Os Homens São

Concluímos hoje o ciclo de 28 dias da nossa pequena sondagem, relativamente segura, aos e-leitores deste blogue, sobre o género masculino, com os seguintes resultados brutos:
Feios, porcos e maus 23%
Espécie erectus mas não sapiens 20%

Um adereço para dar umas voltinhas e reciclar 14%

Clones das mulheres a quem cresceu o clitóris 14%
Santinhos de pau carunchoso 11%

Meninos mimados da mamã 6%

Transportadores de sacos de compras 6%

Uma forma de lavar as vistas 3%

Utensílios para mudar lâmpadas 3%

Máquinas de produção de proteínas sem sabor 0%

E vence por maioria não absoluta , mas com maior intenção de voto, a classificação dos homens como feios, porcos e maus, de uma espécie erectus mas não sapiens. Tantos milhões de anos de evolução da espécie para se demonstrar que continuamos a ter homens barrigudos, a cheirar a cavalo e cuja cabeça, do pescoço para cima, não funciona. Aponta-se como explicação para a aceitação deste fenómeno o facto do prazer sexual ter efeito anestésico.

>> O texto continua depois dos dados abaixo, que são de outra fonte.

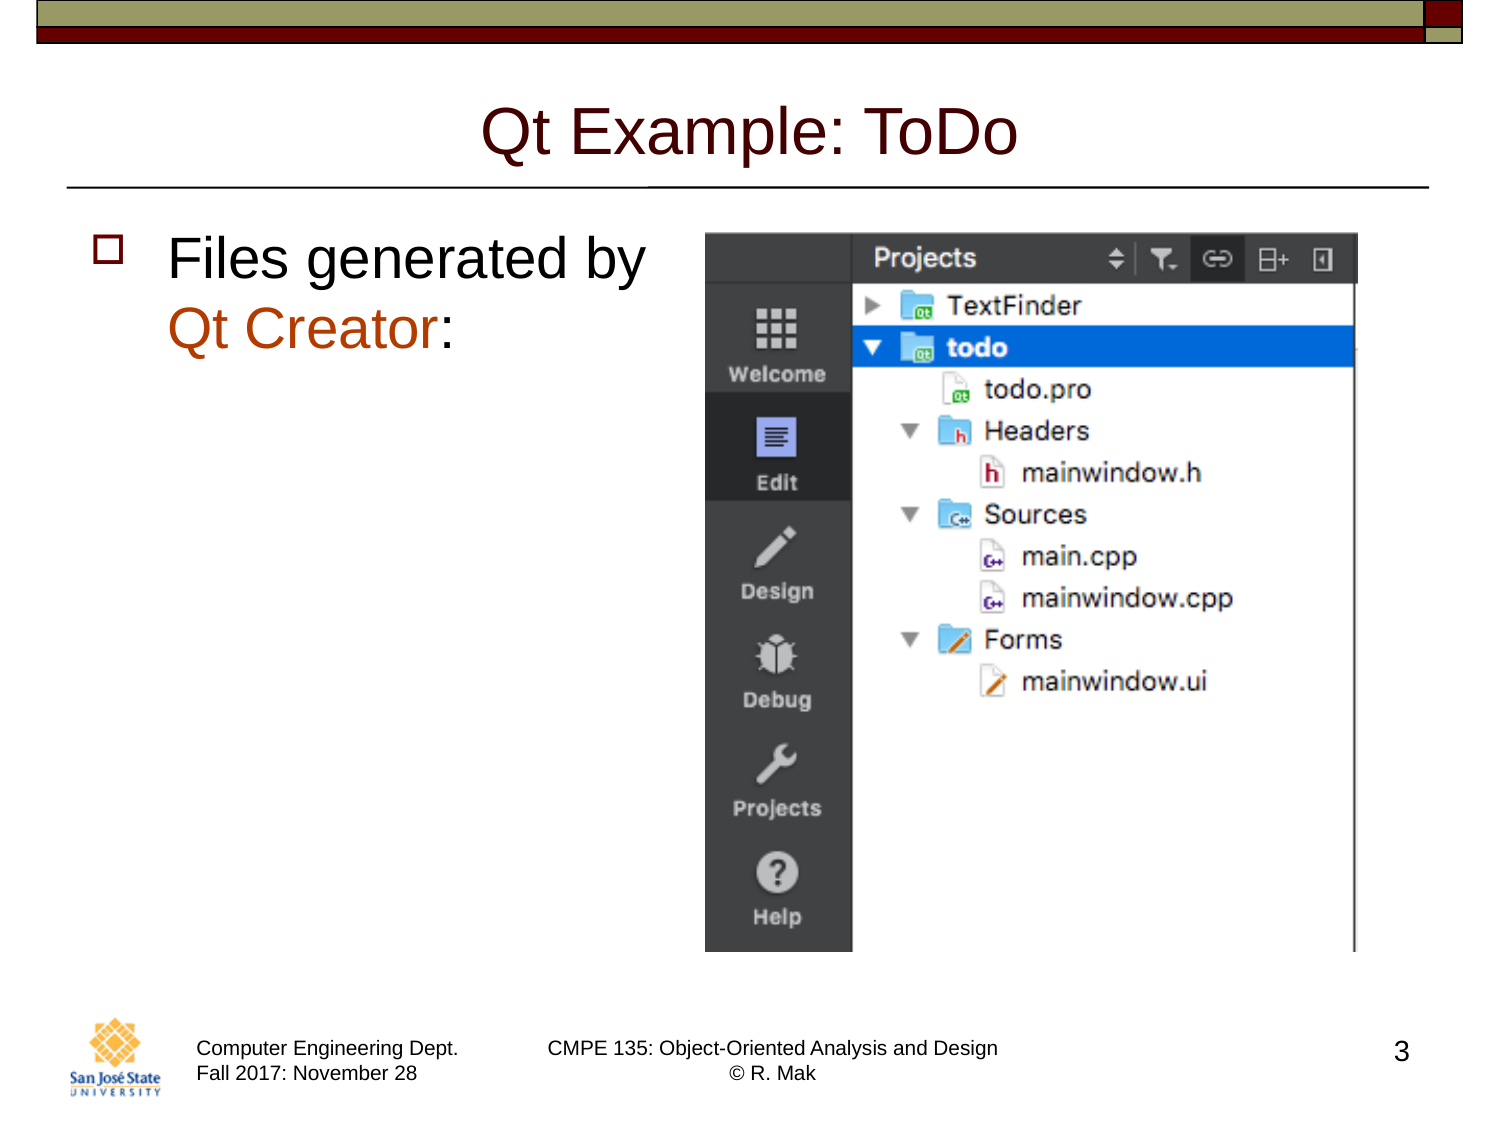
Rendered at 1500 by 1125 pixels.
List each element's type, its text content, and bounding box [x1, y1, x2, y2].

slide_number 3 [1335, 1025, 1425, 1100]
picture [60, 1012, 166, 1112]
picture [704, 232, 1358, 952]
list Files generated by Qt Creator: [75, 212, 690, 383]
title Qt Example: ToDo [75, 67, 1425, 175]
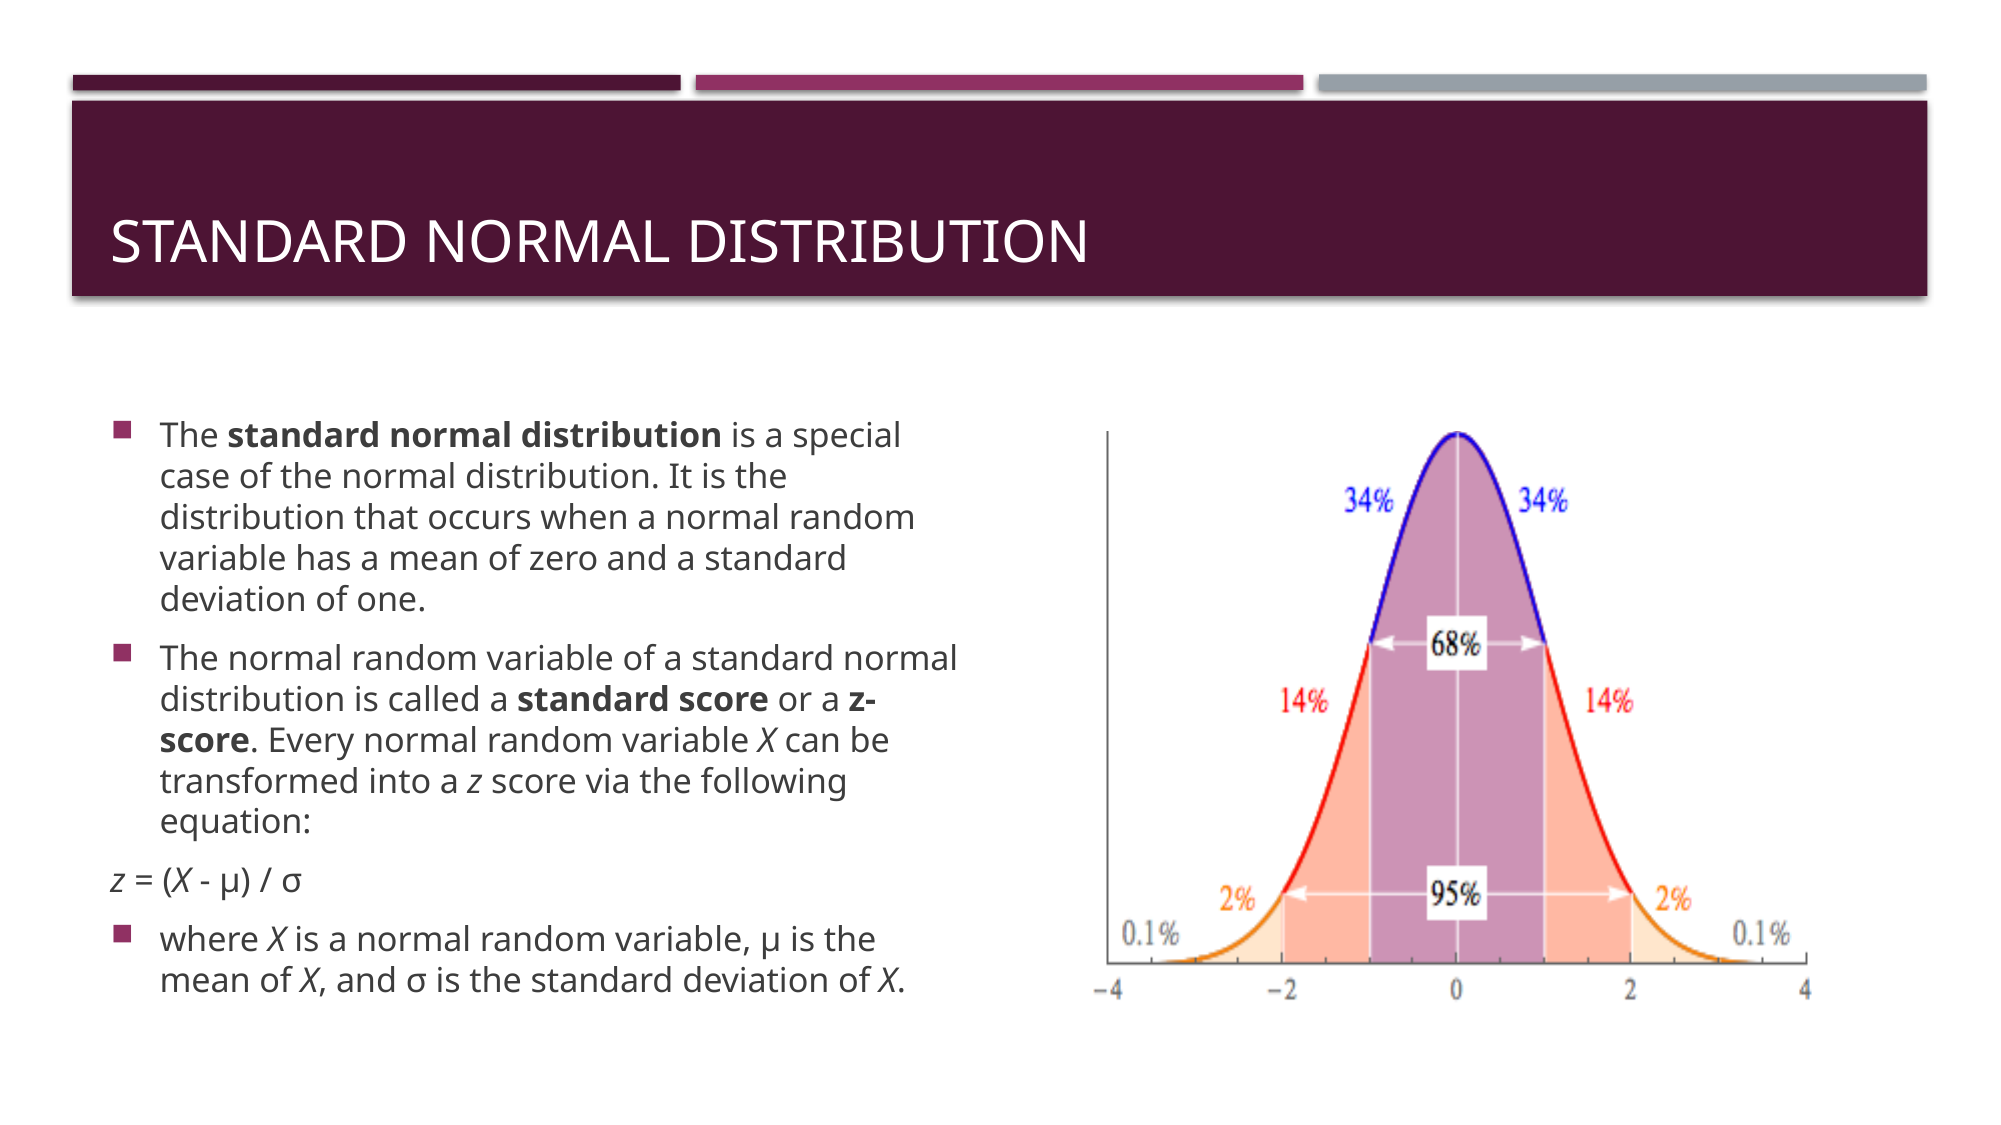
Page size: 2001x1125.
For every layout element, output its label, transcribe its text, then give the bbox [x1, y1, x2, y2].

title Standard normal distribution [95, 115, 1905, 282]
list The standard normal distribution is a special case of the normal distribution. It is the distribution that occurs when a normal random variable has a mean of zero and a standard deviation of one. The normal random variable of a standard normal distribution is called a standard score or a z-score. Every normal random variable X can be transformed into a z score via the following equation: z = (X - μ) / σ where X is a normal random variable, μ is the mean of X, and σ is the standard deviation of X. [95, 406, 973, 1010]
picture [1092, 431, 1814, 1011]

Logo de seguida e em igualdade de circunstâncias, vemos os homens caracterizados como adereços para dar umas voltinhas e reciclar, assim como clones das mulheres a quem cresceu o clitóris . Supõe-se que terá sido o universo feminino a votar amplamente nestas características dado o espírito ecológico demonstrado e a aceitação do lado feminino do género masculino.

No honroso terceiro lugar, fica a velha máxima de que não se pode confiar nos homens - santinhos de pau carunchoso - o que mais uma vez revela o espírito ecológico dos votantes ao aproveitar todos os materiais mesmo que deteriorados.

Novamente em ex-aequo, a constatação de que os homens são uns meninos mimados da mamã e uns transportadores de sacos de compras, revelando-se como tal de alguma utilidade para as mulheres darem azo aos seus instintos maternais e de consumo. No entanto, estas funções parecem estar a cair em desuso.

Também em empate técnico ficou o uso dos homens como forma de lavar as vistas e de utensílios para mudar lâmpadas, a que não parece alheio o elevado desenvolvimento tecnológico verificado desde a última década do século passado que permitiu substituir, com vantagem, os homens de carne e osso por jpg's e gif's animados a gosto, bem como trocar a luz proveniente dos velhos candeeiros por monitores de diversas dimensões, para iluminar as várias divisões de uma casa.

Finalmente, nenhum e-leitor(a) considerou que os homens sejam máquinas de produção de proteínas sem sabor, de onde se conclui, sem margem para dúvida, que o esperma tem sabor. Fica-nos apenas a dúvida se, eventualmente este resultado não radica no facto de a produção ter descido de tal forma que já ninguém encontra o produto.